Image "image" Blobs: Raw or compressed images requiring specialized codec handling.

If not explicitly set, the system defaults to Default format.

3. Define Class Fields

Define the Python attributes for your class using standard type hints. Note that the names of your Python class fields must match exactly the field names defined in your __msco_pyarrow_struct__ schema.

Customization Example: EnvironmentSensor

This example demonstrates a custom sensor for environmental monitoring that tracks temperature, humidity, and pressure.

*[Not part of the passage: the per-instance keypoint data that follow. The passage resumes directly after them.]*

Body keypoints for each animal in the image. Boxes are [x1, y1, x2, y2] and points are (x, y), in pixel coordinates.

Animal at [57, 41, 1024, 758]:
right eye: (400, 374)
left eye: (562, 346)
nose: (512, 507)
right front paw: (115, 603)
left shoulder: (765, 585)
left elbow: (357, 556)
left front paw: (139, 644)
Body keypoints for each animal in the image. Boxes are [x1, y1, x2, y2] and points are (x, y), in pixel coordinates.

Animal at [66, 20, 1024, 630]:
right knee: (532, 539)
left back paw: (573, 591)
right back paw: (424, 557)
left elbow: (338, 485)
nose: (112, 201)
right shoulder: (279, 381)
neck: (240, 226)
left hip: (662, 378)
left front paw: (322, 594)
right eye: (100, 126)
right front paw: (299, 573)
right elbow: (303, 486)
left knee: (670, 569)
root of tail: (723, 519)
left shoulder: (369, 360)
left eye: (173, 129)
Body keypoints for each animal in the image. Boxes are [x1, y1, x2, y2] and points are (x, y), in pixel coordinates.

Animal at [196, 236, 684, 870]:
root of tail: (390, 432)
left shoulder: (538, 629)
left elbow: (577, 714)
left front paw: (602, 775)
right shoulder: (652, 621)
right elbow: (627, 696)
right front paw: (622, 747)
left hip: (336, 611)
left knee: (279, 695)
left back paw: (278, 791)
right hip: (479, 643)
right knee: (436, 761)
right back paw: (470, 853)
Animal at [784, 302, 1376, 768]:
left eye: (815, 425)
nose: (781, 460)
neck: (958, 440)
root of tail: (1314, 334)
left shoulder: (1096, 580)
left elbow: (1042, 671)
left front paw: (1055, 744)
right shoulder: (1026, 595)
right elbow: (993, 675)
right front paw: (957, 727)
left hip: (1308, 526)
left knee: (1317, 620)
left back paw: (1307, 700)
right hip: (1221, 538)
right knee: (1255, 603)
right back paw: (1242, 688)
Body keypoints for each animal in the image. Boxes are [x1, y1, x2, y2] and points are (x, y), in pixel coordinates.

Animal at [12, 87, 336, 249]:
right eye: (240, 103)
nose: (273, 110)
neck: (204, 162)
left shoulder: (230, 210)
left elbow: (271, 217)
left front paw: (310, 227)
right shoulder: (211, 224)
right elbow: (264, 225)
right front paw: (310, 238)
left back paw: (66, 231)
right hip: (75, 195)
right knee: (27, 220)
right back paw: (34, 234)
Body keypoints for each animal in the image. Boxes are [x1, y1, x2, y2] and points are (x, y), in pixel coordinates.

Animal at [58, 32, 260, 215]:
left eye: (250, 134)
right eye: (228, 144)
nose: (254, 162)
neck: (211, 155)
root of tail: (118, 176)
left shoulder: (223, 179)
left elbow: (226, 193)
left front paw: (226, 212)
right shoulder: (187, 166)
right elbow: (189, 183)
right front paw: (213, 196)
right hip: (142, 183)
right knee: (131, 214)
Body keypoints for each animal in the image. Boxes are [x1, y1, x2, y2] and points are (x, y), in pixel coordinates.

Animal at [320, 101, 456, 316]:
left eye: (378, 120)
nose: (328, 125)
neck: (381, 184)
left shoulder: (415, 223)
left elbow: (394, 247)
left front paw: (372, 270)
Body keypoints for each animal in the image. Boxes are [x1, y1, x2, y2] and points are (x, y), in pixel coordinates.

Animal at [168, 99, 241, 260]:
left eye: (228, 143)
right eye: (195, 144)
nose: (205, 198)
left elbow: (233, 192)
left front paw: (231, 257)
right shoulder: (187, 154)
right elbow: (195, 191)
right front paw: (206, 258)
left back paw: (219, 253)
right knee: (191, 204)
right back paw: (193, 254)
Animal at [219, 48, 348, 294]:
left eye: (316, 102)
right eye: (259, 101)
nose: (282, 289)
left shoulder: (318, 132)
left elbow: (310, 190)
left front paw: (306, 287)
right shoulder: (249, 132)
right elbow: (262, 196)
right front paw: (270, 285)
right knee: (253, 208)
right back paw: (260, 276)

# file: custom_ontology.py

from typing import Optional
import pyarrow as pa
from mosaicolabs.models import Serializable

class EnvironmentSensor(Serializable):
    """
    Custom sensor reading for Temperature, Humidity, and Pressure.
    """

    # --- 1. Define the Wire Schema (PyArrow Layout) ---
    __msco_pyarrow_struct__ = pa.struct(
        [
            pa.field("temperature", pa.float32(), nullable=False),
            pa.field("humidity", pa.float32(), nullable=True),
            pa.field("pressure", pa.float32(), nullable=True),
        ]
    )

    # --- 2. Define Python Fields (Must match schema exactly) ---
    temperature: float
    humidity: Optional[float] = None
    pressure: Optional[float] = None


# --- Usage Example ---
from mosaicolabs.models import Message, Header, Time

# Initialize with standard metadata
meas = EnvironmentSensor(
    header=Header(stamp=Time.now(), frame_id="lab_sensor_1"),
    temperature=23.5,
    humidity=0.45
)

# Ready for streaming or querying
# writer.push(Message(timestamp_ns=ts, data=meas))
Ontology customization example
Schema for defining a custom ontology model.